New storm water regulations would be too costly

February 24, 2010

The new state storm water regulations set to go into effect this spring, when applied to approved projects and to redevelopment properties, would have severe consequences, including a loss of density, that will cause a substantial increase to the costs and the value/economics of a project. Certain environmental interest groups are arguing that the several hundred developers who are protesting the regulations would actually save money. The fact is that the construction industry, which is in the best position to judge the impact of the new rules, clearly understands that costs will increase significantly -- in many cases to levels that will doom needed projects and the jobs they bring. Local governments have drawn similar conclusions.
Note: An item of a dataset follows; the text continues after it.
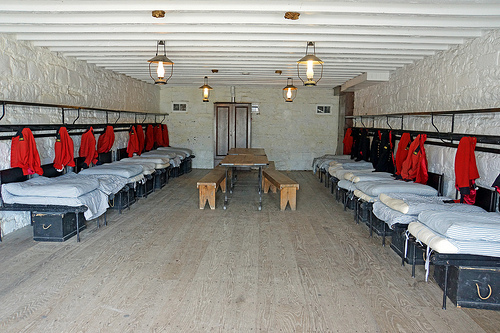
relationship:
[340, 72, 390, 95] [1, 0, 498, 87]
vent in ceiling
Certain environmental interest groups have relied heavily on an EPA study that did not review Maryland's proposed regulations and, in fact, was done before Maryland even developed the regulations. When you look at the details of that study -- instead of the Chesapeake Bay Foundation's self-serving interpretation, you discover:

•  Many of the projects revealed significantly increased costs;

•  The bulk of the projects examined were greenfield development, not urban redevelopment;

•  Loss of density (sprawl) was not a consideration;

•  Numerous estimated savings were attributed to a reduction of road width, yet the fire marshalls and public works departments in Maryland would not permit this; and

•  Higher maintenance costs were not accounted for in these studies.

As a matter of fact, there were no case studies of private or public redevelopment of high-density, mixed use projects. So the EPA study does nothing to address our legitimate fears.
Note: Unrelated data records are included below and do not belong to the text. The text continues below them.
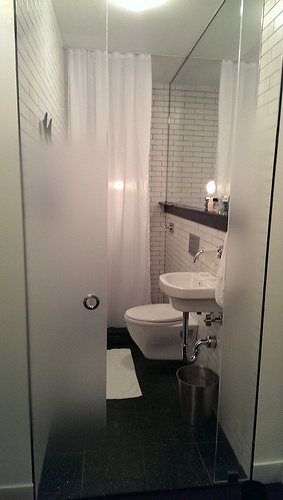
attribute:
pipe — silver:
[179, 310, 219, 364]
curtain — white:
[62, 47, 153, 328]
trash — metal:
[172, 360, 220, 435]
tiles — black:
[50, 342, 237, 485]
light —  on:
[107, 0, 168, 12]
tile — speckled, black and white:
[132, 409, 195, 444]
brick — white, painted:
[140, 102, 182, 310]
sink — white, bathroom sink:
[156, 246, 264, 319]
These environmental interest groups also suggest that Maryland's new regulations are similar to those already in place in Montgomery County and Philadelphia. Again, the facts, when examined objectively, show that is inaccurate. There are some common elements, but the differences are great enough to greatly reduce the cost impacts.
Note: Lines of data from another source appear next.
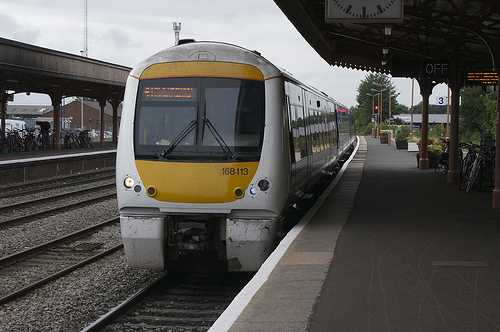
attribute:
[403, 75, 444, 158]
column — tan color, support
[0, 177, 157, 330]
gravel — gray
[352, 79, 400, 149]
street lights — tall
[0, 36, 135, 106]
canopy — large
It is true that in Montgomery County there is a current requirement for a 100 percent reduction of impervious surfaces. However, Montgomery County allows many credits that Maryland's new regulations will forbid. To mention a few: Montgomery County allows a 100 percent credit for a green roof (Maryland does not); Montgomery County allows environmental site design to the maximum extent practicable for water quality (Maryland does not). These differences have huge impacts on cost and density in the real world.

CBF also cites Philadelphia as an area using similar standards -- yet upon looking at the facts, there are much bigger differences than similarities. Philadelphia requires a smaller reduction of impervious surfaces, allows a greater credit for green roofs and provides more alternatives and flexibility in meeting its goals.

The real facts are that every bit of hard evidence out there indicates that Maryland's regulations will greatly increase costs. EPA's hypothetical studies and the details of the Montgomery County and Philadelphia standards simply illustrate how extreme the new Maryland regulations are compared to reasonable standards. This problem is compounded by the state's insistence that the regulations apply retroactively to projects that are working their way through the long development pipeline.

There has been a suggestion that the new regulations will create more "green jobs" -- apparently referring to the additional huge costs that the counties and municipalities will incur in maintaining the new environmental site designs. That burden will, of course, fall on taxpayers, not developers and those jobs can only be created if the new regulations do not kill new development. We know that the new regulations will kill projects, and that is why we are certain that the regulations will directly cause the loss of jobs in the construction industry.

Recent articles have cited a 41 percent growth in impervious area with an 8 percent population increase, and that these hard surfaces have created the stormwater pollution problem. This data is factually inaccurate. Based on our consultant's analysis of the EPA Watershed Model 5.2, the EPA's data shows a Bay watershed population increase of 10.3 percent and an increase in impervious surfaces of 14.2 percent from 1990-2000. Further for the state of Maryland, from 1990-2000, the Maryland population increase was 10.7 percent while the impervious surface increase was 15.2 percent.

The Maryland Home Builders supported the 2007 storm water legislation, and we continue to support keeping the May 4, 2010 standards for new projects entering the long entitlement process. But the new stormwater regulations should not apply retroactively to projects that are working their way through the approval process.

Lastly, we think the dialogue stemming from the debate over these regulations is good because it is important this time around when bay clean up goals are set that they have a chance of being met. To be direct, development contributes 3 percent of the sediment pollution to the bay and minuscule amounts to the nitrogen and phosphorous pollutants. The development industry is prepared to do its part. Development cannot shoulder the pollutant burden by itself. It would be too costly (thus impacting affordability), and it would not happen and yet another goal would not be met.

So let's get all of the stakeholders at the table, and let's come up with revenue strategies, policies and programs that allow all of the pollutant sources to shoulder their proportionate responsibility. The development industry is ready.

Thomas M. Farasy

The writer is president of the Maryland State Builders Association.